Alice perguntou, quando coloquei as malas no carro de Dante. Ignorei o motorista, que queria fazer por mim. Alice ia de carro com o motorista do meu irmão e Elena.

— Não — sorri. — Não se preocupe, vai ser legal conhecer mais de Estocolmo, vamos passear mais do que fazer coisas sérias. — Franzi o nariz e sorri. Ela pareceu se empolgar, entramos no carro e o motorista nos levou para a casa de Luca. Apenas deixei Alice lá e segui para a casa do Dante.

Em alguns minutos chegamos, longos minutos de pensamentos sobre Steffano e eu.

— Senhorita, Dante a espera lá dentro. — O motorista falou, enquanto fechava a porta do carro.

Agradeci e subi as escadas para a entrada. Dei passos lentos em direção a sala, mas já escutei o tom alterado dele falando com alguém.

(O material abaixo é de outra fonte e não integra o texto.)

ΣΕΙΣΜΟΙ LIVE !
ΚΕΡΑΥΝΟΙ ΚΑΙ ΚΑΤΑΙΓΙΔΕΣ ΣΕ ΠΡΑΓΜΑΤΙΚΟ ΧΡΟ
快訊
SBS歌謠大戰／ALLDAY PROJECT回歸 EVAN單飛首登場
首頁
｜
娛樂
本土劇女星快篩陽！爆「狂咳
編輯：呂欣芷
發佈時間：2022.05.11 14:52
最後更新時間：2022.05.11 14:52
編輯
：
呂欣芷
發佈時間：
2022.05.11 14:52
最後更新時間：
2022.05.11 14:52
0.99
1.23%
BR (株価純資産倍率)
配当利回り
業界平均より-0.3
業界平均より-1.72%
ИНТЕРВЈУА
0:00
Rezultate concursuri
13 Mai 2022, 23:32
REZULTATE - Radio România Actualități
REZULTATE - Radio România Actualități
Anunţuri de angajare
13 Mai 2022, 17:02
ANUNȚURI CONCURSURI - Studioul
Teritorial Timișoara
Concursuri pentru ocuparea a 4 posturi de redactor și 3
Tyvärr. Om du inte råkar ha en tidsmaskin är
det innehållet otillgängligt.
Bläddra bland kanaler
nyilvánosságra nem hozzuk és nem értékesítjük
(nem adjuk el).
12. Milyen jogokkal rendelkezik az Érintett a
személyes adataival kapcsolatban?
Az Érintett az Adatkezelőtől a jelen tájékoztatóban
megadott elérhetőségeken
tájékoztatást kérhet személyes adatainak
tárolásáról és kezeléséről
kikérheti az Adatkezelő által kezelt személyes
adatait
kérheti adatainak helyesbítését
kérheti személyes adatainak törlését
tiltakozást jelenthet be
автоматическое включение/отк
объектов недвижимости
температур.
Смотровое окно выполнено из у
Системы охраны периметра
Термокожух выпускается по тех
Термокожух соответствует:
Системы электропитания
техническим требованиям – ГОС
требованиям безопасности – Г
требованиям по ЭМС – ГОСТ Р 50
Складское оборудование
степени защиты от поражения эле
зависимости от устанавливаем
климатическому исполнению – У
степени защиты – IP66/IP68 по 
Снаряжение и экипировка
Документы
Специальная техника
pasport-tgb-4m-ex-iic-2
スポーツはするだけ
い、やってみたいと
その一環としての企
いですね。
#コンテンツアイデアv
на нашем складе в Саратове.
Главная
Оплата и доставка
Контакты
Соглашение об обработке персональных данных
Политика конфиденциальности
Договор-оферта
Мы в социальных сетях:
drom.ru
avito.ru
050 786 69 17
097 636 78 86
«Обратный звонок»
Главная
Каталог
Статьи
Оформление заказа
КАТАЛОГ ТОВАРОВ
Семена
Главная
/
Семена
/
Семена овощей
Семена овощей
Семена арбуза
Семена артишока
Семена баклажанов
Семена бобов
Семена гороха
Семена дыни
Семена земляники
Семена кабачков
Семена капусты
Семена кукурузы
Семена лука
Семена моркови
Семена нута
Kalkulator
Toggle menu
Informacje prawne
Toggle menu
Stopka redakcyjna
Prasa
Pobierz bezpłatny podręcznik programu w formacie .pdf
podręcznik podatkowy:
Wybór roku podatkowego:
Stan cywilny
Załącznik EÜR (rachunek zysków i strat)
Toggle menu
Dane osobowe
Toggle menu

Continuei o caminho seguindo sua voz. Passei pela sala e entrei no corredor que leva à área onde fica seu escritório. Bati na porta dupla enorme e marrom escuro, linda. A abri sem que me convidasse. Me deparando com Dante de pé atrás da mesa, com uma expressão furiosa que foi se dissipando ao me ver, suas mãos espalmadas sobre a mesa, que antes sua fúria estava direcionada à dois homens sentados em sua frente.

Os dois homens olharam para trás.

Belíssimos.

— Caralho, é ela? — o ruivo falou primeiro e continuou a me encarar, agora o sorriso estava ainda maior, empolgado, porque antes parecia nem se abalar com o estresse de Dante.

Seus olhos mel eram gentis, o cabelo vermelho escuro, curto dos lados e bagunçado na parte de cima. Parecia não passar dos 30 anos e não tinha barba alguma. O segundo homem voltou seu olhar sério para frente. Não tive tempo de olhar suas características com detalhe, mas o cabelo era castanho quase preto e estava penteado para trás, a barba grande e bem feita. Mas parecia ter a mesma idade do outro.

Olhei para Dante e continuei na porta. Ele sorriu sem mostrar os dentes e me chamou.

— Sim. — Disse estendendo a mão para eu pegar, me posicionei ao seu lado mais para a ponta da mesa. — Se ele te perturbar, me avise!